In property-obsessed Singapore, many buyers take a short-sighted view: Future problems are tomorrow's problems. Let us focus on today; who knows what will happen tomorrow? Prices may shoot up and I can just re-sell my property for a tidy profit.

Not being able to afford the monthly payments or pay off the mortgage is no longer an issue. This isn't a problem if this is limited to only a few households, but if the majority of buyers act this way, who do owners sell onwards to?

So many more people than before own more than a single property these days. But who really owns all these new property purchases? For the next few years at least, in reality, it is still the bank.

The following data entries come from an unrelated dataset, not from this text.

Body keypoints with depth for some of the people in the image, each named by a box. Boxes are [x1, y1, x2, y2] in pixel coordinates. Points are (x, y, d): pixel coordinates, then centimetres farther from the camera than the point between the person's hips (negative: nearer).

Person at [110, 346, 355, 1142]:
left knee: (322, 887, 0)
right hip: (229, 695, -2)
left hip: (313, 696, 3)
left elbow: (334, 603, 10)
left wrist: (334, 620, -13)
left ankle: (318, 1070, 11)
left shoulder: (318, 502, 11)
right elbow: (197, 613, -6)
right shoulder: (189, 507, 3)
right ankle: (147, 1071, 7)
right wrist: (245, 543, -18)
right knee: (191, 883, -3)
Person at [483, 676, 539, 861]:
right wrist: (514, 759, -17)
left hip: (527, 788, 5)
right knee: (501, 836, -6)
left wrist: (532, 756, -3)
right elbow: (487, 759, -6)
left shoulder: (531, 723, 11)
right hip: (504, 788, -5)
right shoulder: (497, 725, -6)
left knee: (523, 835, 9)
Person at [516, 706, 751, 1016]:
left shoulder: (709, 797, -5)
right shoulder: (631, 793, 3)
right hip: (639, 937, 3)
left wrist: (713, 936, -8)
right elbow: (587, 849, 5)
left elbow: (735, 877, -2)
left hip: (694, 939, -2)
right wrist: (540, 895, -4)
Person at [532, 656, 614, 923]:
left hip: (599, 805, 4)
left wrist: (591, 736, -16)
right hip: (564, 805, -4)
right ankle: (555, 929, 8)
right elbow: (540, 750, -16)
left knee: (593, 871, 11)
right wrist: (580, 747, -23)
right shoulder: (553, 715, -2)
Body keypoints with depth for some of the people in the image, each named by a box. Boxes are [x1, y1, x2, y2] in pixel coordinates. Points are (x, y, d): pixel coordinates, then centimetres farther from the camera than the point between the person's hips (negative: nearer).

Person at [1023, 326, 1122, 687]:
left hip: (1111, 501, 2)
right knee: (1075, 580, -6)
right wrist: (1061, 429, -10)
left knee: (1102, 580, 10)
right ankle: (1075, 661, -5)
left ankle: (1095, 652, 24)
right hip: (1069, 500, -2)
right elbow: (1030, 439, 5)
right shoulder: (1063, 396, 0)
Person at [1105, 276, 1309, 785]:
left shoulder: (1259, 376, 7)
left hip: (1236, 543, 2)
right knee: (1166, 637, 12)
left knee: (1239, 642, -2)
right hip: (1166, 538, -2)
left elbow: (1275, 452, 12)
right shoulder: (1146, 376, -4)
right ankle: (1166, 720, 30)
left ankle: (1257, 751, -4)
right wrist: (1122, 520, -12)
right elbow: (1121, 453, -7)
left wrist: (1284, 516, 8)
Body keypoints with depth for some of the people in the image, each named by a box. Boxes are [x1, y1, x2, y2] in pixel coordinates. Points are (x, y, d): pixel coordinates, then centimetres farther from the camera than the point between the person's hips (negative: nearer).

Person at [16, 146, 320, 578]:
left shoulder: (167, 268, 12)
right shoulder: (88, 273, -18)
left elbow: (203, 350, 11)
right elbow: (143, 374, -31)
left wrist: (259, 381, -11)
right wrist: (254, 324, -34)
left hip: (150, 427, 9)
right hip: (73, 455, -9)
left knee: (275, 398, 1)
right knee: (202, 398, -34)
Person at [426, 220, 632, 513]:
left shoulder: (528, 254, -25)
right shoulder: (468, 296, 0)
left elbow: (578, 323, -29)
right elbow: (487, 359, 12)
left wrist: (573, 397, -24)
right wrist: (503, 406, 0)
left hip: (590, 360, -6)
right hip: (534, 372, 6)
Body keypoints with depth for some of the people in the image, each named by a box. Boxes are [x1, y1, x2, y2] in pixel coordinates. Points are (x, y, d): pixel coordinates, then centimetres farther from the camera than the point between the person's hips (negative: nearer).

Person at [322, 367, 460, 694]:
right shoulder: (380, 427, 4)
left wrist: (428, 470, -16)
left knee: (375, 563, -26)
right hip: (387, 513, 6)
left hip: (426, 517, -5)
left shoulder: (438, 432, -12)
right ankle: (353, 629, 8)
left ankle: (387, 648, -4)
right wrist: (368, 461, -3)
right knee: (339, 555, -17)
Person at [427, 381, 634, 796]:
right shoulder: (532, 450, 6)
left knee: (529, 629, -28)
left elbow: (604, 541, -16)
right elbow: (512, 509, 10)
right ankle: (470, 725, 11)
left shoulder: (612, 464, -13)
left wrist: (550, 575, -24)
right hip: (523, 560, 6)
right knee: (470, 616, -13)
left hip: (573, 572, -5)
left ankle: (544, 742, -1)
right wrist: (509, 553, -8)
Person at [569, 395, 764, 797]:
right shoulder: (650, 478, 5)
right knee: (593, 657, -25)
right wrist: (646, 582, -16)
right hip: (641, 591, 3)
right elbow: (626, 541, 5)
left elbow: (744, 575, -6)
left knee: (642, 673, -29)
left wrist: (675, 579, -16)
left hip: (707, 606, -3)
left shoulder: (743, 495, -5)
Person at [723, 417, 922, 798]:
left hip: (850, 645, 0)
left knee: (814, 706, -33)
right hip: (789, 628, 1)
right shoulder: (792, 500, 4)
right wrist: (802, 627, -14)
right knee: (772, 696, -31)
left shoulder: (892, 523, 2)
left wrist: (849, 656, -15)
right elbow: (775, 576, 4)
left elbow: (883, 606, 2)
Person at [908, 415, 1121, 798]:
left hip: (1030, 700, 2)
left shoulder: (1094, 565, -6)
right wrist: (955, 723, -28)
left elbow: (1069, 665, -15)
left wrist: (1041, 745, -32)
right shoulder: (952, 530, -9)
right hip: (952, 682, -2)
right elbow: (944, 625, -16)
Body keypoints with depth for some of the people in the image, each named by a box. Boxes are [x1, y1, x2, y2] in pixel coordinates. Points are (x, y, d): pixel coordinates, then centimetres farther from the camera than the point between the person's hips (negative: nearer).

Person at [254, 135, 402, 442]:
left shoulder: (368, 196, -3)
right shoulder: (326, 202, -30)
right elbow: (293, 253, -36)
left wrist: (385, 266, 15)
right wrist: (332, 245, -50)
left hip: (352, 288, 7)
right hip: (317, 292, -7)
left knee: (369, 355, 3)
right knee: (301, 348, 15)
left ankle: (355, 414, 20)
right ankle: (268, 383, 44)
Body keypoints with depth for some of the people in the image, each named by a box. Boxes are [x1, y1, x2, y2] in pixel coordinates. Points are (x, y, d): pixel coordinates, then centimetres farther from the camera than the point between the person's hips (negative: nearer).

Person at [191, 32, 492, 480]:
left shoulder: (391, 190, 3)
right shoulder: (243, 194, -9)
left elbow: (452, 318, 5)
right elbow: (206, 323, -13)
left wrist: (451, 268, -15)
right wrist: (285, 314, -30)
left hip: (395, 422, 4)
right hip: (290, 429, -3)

What about renting it out if you cannot sell it? Again, low interest rates and low holding cost distort market behaviour in the leasing market.

Suppose rental demand is not as buoyant and, as a result, rentals are flat and may even be poised for a correction. But rental yields or returns rise when interest rates fall. This is because the cost to the landlord is falling in terms of having to pay less in terms of interest cost on his housing loan. And rates may be falling faster than rentals are correcting.

So, what is the correct decision - to buy or not to buy? The people closest to the prospective buyer, namely the housing agents and bankers, are not likely to give sound advice or even warn of future potential pitfalls, because they depend on the commission from the purchase for their bonus.

What comes down, can go up
Those of us who are not swayed by the transient allure of the low-interest rate environment try to warn of the dangers of a potential sharp interest rate hike but this advice is falling on deaf ears.

If you trace the recent history of interest rates, there was also a bout of low rates occurring in 2002 up to the middle of 2004 (see chart).

However, the rates were not as low as today's and not as consistently flat as today's. It is almost like the animal that is the interest rate, no longer has a heart beat.

Also only a few seasoned property investors remain who remember the period - towards the end of 2007/start of 2008 - when interest rates rose not only sharply but almost to a new high.

Many multiple-property investors and speculators then were having sleepless nights. For those living at the edge or those highly geared, one by one, the properties went until they were left with just the roof over their heads.

Out went the luxuries, the fancy cars, the club memberships and so on. The super rich or those with lots of cash reserves were not affected as the spike did not last too long but it was a painful lesson for those whom I can only describe as people who are not there yet, but who aspire to be among the ranks of the rich. It is this group I am most worried about.

For most of the people in this group, this episode is either ancient history or they were not in the market then. If you have spoken to one of the veterans who lived through this traumatic period, you would know that words cannot even begin to describe the panic, desperation and pain they experienced, not just for themselves, but for their families as well.

Source: Colin Tan (Head of research and consultancy at Chesterton Suntec International)

The wife and I can certainly appreciate the warning, after having lived through the "traumatic" period in 2007/2008, where interest rates shot up to almost 4% and watched the monthly loan repayment amount of our two mortgages increasing month after month.